1962 British film by Lawrence Huntington

The Fur Collar is a 1962 British second feature thriller film directed and written by Lawrence Huntington and starring John Bentley, Martin Benson and Philip Friend.

==Plot==
A man wearing a fur-collared coat is shot on his arrival in Paris. A British journalist is convinced that he was intended victim, as he also wears a fur-collar, and has made dangerous enemies by an exposé.

==Cast==

- John Bentley as Mike Andrews
- Martin Benson as Martin Benson
- Philip Friend as Eddie Morgan
- Nadja Regin as Marie Lejeune
- Balbina as Jacqueline Legrain
- Hector Ross as Roger Harding
- Gordon Sterne as Duclos
- Guy Middleton as resident
- Brian Nissen as Carl Jorgensen
- John Gabriel as hotel receptionist
- Tommy Duggan as foreign agent
- Murray Kash as Jules
- Eddie Mulloy as Donten
- Clarissa Stolz as chambermaid

== Critical reception ==
The Monthly Film Bulletin wrote: "A soporific thriller which wearily plods its way to a conventional unconvincing 'surprise' finish. The acting is as half-hearted as the story."

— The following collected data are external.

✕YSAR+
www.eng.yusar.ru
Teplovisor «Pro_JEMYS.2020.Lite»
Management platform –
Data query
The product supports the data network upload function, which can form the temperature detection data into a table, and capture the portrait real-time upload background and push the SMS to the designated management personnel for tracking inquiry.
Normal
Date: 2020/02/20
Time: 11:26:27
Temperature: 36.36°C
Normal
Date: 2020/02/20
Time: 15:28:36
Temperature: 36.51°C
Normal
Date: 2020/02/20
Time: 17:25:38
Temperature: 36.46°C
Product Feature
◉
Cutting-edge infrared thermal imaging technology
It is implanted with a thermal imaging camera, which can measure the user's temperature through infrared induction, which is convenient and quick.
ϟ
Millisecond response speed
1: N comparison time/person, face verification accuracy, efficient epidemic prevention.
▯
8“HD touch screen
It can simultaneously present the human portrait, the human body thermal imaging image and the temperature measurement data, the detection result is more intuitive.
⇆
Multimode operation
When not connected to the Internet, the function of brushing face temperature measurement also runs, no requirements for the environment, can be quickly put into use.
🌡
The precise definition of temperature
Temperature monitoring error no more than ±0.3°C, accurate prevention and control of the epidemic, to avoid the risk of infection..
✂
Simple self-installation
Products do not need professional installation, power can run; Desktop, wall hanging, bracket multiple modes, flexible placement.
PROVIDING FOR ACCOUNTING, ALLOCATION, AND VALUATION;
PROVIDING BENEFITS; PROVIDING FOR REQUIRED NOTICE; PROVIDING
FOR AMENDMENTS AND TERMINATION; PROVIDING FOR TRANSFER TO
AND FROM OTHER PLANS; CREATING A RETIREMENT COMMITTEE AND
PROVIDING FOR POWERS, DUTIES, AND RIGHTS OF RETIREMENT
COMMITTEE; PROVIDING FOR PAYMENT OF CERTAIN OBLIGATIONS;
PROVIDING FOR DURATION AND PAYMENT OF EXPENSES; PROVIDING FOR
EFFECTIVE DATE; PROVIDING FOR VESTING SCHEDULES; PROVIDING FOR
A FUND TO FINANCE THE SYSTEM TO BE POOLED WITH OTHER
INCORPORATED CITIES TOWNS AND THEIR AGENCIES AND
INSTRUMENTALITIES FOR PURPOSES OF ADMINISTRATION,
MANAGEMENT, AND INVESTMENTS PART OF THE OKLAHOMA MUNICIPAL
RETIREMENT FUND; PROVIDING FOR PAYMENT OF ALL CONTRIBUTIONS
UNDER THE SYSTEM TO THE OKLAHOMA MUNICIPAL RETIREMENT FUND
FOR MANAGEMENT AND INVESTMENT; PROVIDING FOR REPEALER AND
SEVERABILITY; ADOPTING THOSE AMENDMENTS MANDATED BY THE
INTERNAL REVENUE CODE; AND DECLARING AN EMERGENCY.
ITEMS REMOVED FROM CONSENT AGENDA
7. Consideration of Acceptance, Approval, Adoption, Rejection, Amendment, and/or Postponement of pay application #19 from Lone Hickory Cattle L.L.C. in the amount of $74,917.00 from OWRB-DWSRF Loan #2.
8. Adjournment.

Kine Weekly wrote: "The plot, although somewhat extravagant, is tightly knit, and its characters are sharply drawn. The thrills, leavened by popular romance, spread evenly over its convenient running time, and the settings are colourful. ... The picture briskly moves in an authentic Paris environment and deploys its many characters astutely. John Bentley acquires a convincing American accent as the resourceful Mike, Martin Benson registers as Legrain, Nadja Regin is an attractive Marie, and Philip Friend wins some sympathy as the weak Eddie.